** To do **
Taking each line of the material below in turn, count those containing the string "frame". Provide the number alone.
Exercise materials Block Start
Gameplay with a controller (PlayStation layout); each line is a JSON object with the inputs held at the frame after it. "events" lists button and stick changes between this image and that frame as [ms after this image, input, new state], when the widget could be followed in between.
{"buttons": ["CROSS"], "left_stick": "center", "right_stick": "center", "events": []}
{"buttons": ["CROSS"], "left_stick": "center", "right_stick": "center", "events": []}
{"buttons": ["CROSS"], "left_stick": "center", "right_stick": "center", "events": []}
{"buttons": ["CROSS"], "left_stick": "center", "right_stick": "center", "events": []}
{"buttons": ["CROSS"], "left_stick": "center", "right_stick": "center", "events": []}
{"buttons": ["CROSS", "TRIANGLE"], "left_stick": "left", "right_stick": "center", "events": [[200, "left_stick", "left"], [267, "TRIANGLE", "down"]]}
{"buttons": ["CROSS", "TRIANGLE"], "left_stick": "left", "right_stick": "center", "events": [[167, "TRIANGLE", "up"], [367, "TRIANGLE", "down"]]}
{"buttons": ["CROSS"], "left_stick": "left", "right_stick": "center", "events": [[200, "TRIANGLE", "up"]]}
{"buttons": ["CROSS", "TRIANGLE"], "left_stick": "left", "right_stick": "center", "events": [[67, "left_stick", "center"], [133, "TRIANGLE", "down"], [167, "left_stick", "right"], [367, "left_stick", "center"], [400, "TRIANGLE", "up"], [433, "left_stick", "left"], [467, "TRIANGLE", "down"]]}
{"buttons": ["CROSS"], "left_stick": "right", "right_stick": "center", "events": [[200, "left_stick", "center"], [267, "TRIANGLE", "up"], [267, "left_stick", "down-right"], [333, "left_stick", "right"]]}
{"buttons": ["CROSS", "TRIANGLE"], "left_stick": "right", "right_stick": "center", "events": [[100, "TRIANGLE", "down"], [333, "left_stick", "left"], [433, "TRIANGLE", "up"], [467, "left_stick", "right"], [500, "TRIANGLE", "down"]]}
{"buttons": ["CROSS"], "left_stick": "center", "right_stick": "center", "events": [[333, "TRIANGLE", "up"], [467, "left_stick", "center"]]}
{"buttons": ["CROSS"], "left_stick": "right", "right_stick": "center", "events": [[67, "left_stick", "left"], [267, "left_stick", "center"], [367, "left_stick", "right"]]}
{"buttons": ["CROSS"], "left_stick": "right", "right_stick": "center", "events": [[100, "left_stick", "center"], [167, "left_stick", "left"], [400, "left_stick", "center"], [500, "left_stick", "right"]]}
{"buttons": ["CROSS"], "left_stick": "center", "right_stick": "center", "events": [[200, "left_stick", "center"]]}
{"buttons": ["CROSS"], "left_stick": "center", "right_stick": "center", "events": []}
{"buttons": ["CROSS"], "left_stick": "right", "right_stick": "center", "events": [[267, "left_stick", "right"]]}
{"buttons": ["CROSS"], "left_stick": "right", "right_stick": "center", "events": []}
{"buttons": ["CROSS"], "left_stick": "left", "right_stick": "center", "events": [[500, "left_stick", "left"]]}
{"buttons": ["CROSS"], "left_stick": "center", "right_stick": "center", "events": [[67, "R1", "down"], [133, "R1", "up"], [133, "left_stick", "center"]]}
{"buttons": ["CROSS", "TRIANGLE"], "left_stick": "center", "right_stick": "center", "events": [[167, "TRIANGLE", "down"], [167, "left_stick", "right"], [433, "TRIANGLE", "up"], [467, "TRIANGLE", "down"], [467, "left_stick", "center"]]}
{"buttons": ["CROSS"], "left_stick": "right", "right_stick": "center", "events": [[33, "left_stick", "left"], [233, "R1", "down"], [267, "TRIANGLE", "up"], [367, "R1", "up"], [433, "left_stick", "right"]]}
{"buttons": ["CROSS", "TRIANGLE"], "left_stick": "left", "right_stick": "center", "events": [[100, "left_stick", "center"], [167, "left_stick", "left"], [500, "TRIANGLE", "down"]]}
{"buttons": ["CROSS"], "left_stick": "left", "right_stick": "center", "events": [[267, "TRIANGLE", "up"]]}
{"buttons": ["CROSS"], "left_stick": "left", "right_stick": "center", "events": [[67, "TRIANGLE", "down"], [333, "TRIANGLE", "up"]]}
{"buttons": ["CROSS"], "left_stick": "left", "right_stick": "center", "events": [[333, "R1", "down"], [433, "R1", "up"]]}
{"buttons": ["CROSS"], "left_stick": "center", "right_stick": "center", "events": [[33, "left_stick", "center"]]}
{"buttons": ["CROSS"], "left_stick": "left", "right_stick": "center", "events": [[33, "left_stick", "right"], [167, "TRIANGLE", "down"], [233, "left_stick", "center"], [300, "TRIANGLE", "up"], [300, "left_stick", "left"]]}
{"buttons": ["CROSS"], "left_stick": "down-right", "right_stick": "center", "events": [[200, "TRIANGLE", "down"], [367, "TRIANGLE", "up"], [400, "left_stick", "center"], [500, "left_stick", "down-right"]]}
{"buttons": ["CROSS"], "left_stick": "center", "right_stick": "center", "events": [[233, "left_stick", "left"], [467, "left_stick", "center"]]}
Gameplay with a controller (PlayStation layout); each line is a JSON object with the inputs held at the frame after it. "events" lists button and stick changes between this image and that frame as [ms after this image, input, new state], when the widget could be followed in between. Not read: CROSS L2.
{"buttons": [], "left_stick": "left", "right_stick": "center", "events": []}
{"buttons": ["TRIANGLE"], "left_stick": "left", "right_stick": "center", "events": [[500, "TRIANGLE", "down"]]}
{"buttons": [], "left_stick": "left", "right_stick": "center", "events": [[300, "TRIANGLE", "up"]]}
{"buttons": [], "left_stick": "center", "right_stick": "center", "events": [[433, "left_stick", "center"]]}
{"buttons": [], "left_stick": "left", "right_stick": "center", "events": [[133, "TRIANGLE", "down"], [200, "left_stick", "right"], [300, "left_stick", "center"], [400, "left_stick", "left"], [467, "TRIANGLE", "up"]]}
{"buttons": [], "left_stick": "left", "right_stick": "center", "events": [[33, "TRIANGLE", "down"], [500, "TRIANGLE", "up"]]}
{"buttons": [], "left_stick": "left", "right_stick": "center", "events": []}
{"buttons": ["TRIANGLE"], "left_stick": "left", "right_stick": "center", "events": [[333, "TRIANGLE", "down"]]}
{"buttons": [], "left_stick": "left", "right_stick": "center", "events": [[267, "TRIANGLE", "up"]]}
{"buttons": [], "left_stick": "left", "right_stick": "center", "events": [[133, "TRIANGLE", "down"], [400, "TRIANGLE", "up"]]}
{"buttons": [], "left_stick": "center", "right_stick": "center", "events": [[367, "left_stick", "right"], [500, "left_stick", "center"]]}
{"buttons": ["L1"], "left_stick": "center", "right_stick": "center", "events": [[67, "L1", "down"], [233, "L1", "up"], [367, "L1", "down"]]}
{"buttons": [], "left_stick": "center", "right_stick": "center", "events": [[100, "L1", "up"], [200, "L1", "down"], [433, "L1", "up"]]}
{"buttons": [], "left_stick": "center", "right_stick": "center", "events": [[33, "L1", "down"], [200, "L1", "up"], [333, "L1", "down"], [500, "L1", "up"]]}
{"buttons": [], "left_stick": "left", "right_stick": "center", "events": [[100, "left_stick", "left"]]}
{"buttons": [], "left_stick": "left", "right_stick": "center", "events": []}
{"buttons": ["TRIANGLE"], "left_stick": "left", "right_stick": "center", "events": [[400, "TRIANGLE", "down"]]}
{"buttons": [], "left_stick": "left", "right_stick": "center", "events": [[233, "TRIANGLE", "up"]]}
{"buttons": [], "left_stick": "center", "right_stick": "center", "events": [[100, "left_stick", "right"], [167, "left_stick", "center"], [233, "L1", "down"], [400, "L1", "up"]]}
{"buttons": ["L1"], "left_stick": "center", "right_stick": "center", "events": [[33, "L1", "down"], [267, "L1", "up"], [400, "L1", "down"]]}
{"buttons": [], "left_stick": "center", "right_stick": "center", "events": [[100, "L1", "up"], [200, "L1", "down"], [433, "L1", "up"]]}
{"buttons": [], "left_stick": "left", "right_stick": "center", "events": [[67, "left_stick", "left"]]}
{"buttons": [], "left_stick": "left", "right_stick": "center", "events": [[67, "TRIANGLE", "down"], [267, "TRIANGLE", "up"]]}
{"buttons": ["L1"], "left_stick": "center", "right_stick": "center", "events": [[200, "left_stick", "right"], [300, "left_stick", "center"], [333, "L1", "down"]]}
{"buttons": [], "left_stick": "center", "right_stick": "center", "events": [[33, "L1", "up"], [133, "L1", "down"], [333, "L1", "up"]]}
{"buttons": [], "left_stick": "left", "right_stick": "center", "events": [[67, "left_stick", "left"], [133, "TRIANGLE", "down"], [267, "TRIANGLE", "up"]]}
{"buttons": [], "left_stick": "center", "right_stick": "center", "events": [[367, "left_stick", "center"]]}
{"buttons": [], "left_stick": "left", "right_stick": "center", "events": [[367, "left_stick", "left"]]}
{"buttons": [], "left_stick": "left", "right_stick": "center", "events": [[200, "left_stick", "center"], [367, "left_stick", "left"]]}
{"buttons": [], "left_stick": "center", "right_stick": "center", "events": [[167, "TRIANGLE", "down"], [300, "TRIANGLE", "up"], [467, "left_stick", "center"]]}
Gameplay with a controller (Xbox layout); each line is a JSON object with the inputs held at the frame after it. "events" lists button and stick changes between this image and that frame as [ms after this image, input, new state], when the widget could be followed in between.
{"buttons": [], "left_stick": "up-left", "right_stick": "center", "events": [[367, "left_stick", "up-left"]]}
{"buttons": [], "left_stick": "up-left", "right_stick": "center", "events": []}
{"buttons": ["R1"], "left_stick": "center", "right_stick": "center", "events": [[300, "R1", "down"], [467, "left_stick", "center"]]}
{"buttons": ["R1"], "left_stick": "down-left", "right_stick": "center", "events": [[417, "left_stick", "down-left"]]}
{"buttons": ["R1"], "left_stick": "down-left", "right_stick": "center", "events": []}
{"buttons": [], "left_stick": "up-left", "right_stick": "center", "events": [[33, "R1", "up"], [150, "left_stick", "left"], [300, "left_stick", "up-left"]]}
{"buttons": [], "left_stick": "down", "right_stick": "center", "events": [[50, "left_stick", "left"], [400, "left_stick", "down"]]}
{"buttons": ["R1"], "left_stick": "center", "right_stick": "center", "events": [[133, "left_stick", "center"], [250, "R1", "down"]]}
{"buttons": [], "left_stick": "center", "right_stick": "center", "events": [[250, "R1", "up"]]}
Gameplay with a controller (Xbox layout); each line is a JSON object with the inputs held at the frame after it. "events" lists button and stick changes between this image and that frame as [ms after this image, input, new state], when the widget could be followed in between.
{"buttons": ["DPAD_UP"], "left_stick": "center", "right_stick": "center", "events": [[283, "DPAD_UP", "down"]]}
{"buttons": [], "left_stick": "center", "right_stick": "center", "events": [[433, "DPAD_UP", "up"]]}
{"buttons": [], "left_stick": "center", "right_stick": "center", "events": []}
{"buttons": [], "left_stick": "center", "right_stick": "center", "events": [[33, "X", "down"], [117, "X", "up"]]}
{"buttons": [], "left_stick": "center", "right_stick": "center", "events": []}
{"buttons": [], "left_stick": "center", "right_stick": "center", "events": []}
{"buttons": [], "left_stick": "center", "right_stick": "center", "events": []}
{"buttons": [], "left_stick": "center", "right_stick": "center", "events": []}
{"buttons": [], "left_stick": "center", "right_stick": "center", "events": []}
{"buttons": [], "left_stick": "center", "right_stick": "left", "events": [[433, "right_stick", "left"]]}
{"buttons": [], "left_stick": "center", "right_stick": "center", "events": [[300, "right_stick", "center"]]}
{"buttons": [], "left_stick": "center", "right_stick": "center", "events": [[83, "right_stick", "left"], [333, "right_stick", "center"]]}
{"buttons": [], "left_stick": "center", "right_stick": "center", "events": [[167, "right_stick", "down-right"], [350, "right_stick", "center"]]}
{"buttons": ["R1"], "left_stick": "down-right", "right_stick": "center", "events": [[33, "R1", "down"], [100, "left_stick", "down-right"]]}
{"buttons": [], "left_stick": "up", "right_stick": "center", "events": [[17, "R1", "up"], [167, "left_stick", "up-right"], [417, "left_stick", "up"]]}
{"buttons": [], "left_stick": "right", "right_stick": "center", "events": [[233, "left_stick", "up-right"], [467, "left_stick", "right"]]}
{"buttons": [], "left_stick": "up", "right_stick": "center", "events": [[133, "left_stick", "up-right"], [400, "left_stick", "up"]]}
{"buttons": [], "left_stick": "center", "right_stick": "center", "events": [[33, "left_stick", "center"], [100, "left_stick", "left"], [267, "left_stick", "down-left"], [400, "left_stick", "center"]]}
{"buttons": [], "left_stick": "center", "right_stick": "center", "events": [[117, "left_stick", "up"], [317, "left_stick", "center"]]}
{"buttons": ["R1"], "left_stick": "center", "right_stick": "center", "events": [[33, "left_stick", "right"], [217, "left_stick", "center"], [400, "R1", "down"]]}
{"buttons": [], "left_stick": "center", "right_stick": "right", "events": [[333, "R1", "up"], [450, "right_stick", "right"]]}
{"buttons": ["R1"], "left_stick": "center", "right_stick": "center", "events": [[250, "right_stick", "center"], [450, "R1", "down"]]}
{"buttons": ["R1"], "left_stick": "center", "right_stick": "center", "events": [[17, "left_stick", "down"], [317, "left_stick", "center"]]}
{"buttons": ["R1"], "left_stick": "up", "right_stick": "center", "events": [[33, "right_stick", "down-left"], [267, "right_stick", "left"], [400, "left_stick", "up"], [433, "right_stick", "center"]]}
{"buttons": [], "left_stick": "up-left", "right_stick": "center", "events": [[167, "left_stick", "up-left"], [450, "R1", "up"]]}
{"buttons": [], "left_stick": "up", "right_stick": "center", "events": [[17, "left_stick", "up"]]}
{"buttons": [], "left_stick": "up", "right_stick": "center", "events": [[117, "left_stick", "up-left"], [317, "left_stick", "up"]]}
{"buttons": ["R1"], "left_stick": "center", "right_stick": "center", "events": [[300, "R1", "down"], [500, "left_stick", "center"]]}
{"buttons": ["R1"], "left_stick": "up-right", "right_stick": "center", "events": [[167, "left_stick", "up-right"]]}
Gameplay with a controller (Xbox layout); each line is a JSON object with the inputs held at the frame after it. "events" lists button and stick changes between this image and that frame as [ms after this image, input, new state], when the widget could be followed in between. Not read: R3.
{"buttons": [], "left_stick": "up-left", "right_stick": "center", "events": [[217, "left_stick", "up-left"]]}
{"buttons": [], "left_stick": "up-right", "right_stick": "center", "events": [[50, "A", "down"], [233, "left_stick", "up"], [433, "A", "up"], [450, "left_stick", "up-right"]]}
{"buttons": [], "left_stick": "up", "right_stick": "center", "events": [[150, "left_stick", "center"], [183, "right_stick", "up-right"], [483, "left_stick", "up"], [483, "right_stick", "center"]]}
Exercise materials Block End
** Completed task **
5